## Your instructions
Extract the stretch from the line containing "Esplora i ristoranti" through the line containing "All Rights Reserved.", including both of those lines, and reproduce it character for character with nothing else added.

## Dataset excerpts
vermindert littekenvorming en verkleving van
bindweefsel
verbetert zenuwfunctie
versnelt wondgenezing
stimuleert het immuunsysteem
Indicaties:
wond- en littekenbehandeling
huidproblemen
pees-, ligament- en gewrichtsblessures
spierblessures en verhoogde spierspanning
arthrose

==

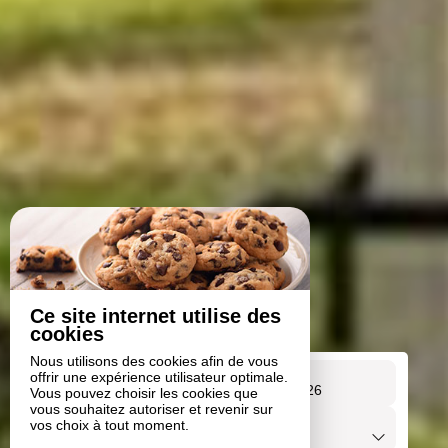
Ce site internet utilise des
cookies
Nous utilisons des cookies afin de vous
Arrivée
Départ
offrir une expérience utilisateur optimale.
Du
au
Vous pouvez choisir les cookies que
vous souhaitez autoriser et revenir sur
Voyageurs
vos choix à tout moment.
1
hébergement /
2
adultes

--

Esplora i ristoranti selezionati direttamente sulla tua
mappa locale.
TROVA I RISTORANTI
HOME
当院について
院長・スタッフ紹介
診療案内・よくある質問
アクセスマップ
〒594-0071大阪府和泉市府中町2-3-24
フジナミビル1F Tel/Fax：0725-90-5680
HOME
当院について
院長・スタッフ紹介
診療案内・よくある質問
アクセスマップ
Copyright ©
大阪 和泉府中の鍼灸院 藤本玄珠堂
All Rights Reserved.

## Task output
Esplora i ristoranti selezionati direttamente sulla tua
mappa locale.
TROVA I RISTORANTI
HOME
当院について
院長・スタッフ紹介
診療案内・よくある質問
アクセスマップ
〒594-0071大阪府和泉市府中町2-3-24
フジナミビル1F Tel/Fax：0725-90-5680
HOME
当院について
院長・スタッフ紹介
診療案内・よくある質問
アクセスマップ
Copyright ©
大阪 和泉府中の鍼灸院 藤本玄珠堂
All Rights Reserved.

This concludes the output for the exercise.